Tonight, as I sit in my bed listening to the three-speared ceiling fan make its customary din, I feel relieved. Having switched off all the devices, websites and applications that grab my attention for good (except for the laptop and the virtual papyrus I now use), I concentrate on the real world surrounding me and dedicate my undivided attention to its silent syncopation.

The night outside is still; the house noiseless. I close my eyes and listen to my  breath and smell the curry-infused odor of my home. A little quote I read in the Paris Review has got me thinking once again about home. “Do buildings,” it asks “absorb traces of their inhabitants? Can yesterday’s private joys and pains retire—like stale nicotine—into the walls?”

With the advent of the virtual-world with all its mind-boggling applications and time-passing devices, we hear the rumbling noise of time’s “winged chariot hurrying near” with such swiftness that we can hardly keep pace with its contrapuntal rhythm. Oftentimes, it feels we are walking away from the quintessential joys of old-world life, the kind we experienced as we grew up. Home, as we now see it, has changed its form too: the open-spaced two-storied structures of youth have taken on the form of sky-scraping apartment buildings. Still, despite the transmogrification, we always regard home as a beloved space of comfort and joy.

I look at my own little house: the lemon yellow walls, the antiques I gathered painstakingly, the family heirlooms I restored, the flowers I planted, the furniture I organized, the pictures I hung, and come to the conclusion that this eclectic bunch tells a story— a story about me. My house makes me feel special; it’s my own creative space where freedom of mind reigns supreme.

The house is my ubiquitous friend who knows me well having seen me laugh and fight, fail and achieve, sleep and dream; I have nothing to hide from this beloved space. I don’t have to change for the house; I can change the house if I wish. Nonetheless, behind all the changes, all the alterations, I see myself change as well. If you are sensitive enough you too can experience this brilliant sensation of silently acquiescing to the unsaid wish of a brick-and-mortar structure of being good to it, and everything that surrounds it.
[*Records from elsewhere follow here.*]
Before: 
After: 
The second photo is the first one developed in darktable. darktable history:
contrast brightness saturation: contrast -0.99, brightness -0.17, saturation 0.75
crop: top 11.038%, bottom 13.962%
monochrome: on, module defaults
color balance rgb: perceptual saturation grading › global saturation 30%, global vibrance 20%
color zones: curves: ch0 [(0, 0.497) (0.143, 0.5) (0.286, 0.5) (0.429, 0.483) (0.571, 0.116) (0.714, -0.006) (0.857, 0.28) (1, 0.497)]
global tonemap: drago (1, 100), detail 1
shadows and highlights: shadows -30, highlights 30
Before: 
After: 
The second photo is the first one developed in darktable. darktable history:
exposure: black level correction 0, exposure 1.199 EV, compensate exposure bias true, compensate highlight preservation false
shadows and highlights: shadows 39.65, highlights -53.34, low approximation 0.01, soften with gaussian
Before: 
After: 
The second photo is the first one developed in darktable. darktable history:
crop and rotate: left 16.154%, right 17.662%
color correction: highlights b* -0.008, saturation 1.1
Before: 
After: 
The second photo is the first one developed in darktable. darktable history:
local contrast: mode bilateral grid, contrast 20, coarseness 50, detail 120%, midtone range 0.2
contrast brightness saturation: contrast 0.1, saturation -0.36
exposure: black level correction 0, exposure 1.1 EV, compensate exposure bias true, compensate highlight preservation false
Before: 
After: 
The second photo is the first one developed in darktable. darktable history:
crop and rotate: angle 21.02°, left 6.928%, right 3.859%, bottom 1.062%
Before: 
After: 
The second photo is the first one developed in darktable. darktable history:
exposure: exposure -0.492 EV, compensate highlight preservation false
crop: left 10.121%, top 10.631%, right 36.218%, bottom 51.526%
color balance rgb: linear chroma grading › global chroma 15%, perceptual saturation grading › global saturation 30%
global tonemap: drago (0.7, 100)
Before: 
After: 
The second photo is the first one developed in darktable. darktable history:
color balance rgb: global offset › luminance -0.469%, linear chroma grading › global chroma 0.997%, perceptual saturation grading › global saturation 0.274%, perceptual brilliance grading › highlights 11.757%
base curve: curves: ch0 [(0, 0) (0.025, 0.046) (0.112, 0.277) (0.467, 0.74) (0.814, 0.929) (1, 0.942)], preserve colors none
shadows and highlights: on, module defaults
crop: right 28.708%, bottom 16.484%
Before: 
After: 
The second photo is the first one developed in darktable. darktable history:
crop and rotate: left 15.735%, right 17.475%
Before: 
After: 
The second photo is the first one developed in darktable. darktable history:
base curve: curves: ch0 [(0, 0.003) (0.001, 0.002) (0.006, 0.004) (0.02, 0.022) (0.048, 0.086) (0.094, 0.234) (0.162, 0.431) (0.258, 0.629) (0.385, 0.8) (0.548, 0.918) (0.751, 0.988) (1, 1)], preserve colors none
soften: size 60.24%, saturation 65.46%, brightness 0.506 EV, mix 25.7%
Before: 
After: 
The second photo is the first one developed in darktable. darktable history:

Being an enthusiastic interior decorator, I have experimented with several décor techniques in my home. The crafty little home that bears the fruits of my limitless experimentation is no olla podrida, but my dreamscape surrounded by things I love and cherish. It is those sweet nothings that together give me the peace and comfort I need when the world outside seems too demanding and un-creative. Like a child returning to a beloved grandparent, I return to my house to be mollified.

Sometimes, on lonely afternoons when faint rays of sunshine make their way into my room, I feel that anybody who came to my house will sense a great deal of love in its atmosphere. The thought is usually followed with the trepidation as to what might happen if I have to leave this house and move into another. If such be the case then maybe I will recreate another haven of joy and comfort and move on, so to speak.  But will this house ever forget me and my love for it? Will not the walls hold in its womb the invisible, yet colorful imprints of my palm? May be it will; and maybe someday somebody sensitive enough to imbibe the unforgettable echoes of past will listen to them and contemplate if the houses that build us remember or forget us when we move out of their comforting crevasses.